最近ようやく秋の気配を感じるようになりました。短い秋を楽しみたいと思います。
牧会計事務所 所長の牧です。
私のブログでも退職金の話は何度もさせていただいております。経営者などが退職時に受け取る役員退職金は、法人の税務のなかで最も納税者と課税当局の対立要因になりやすいテーマです。その計算のなかで否認される要因になるのが”功績倍率”です。

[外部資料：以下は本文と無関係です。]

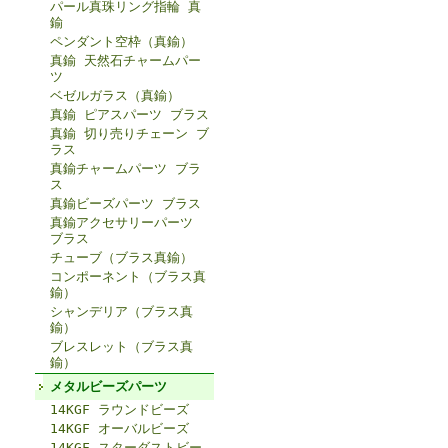
パール真珠リング指輪 真
鍮
ペンダント空枠（真鍮）
真鍮 天然石チャームパー
ツ
ベゼルガラス（真鍮）
真鍮 ピアスパーツ ブラス
真鍮 切り売りチェーン ブ
ラス
真鍮チャームパーツ ブラ
ス
真鍮ビーズパーツ ブラス
真鍮アクセサリーパーツ
ブラス
チューブ（ブラス真鍮）
コンポーネント（ブラス真
鍮）
シャンデリア（ブラス真
鍮）
ブレスレット（ブラス真
鍮）
メタルビーズパーツ
14KGF ラウンドビーズ
14KGF オーバルビーズ
14KGF スターダストビー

役員退職金の計算には次の計算式が使われることがほとんどです。役員退職金=最終の役員報酬月額×役員勤続年数×功績倍率 法律で明文化されてはいないものの、この計算式が現状では退職金を算出するための唯一のルールになっています。問題はこの算式の功績倍率です。功績倍率とは、退職する役員が法人にもたらしてきた貢献を退職金の額に反映させるための補正率のようなものです。しかし貢献度合いを数値化するので問題が起きるのです。貢献度合いは会社ごとや人ごとで違ってくるはずなのに課税当局は一定の基準を設けようとしています。その一定の基準を超えると、”高すぎから認めませんよ”ということになります。
実務においては、功績倍率が3倍を超えると国税に過大と判断される可能性が非常に高くなります。なぜ功績倍率が3倍なのかというと、昭和40年~50年代にあったいくつかの裁判で”3倍が妥当”とされたことが判例としていかされているからです。では3倍を適用すれば問題がないかといえば、そうではありません。判例では3を下回る1・18や2・5、2・3や1・4が適用された例があるのです。だから税理士としては、功績倍率の適用には本当に悩んでしまいます。裁判所は役員報酬と同様に”功績倍率は類似した業種や規模の法人から導き出す”と簡単に言いますが、同業他社の平均的な功績倍率を納税者はどのようにすれば知ることが出来るのか?と逆に問いたい。
私見ですが、内部留保が十分ある会社の役員退職金は、功績倍率を2~3倍まで、内部留保が少ない会社の役員退職金は2倍を超えないまでと決めています。また退職する時期を生命保険の解約返戻金が一番高いときに解約して充当するため、その時期に合わせて退職する場合には、より功績倍率は抑え気味にして決定をしています。さらに名目だけでなく本当に経営を譲って退職しているかも確認します。
事業経営の功労者として退職金を多くもらいたいと思うのは当然のことと思いますが、否認のリスクがあるのでその金額は慎重に決定をしてもらいたいと思います。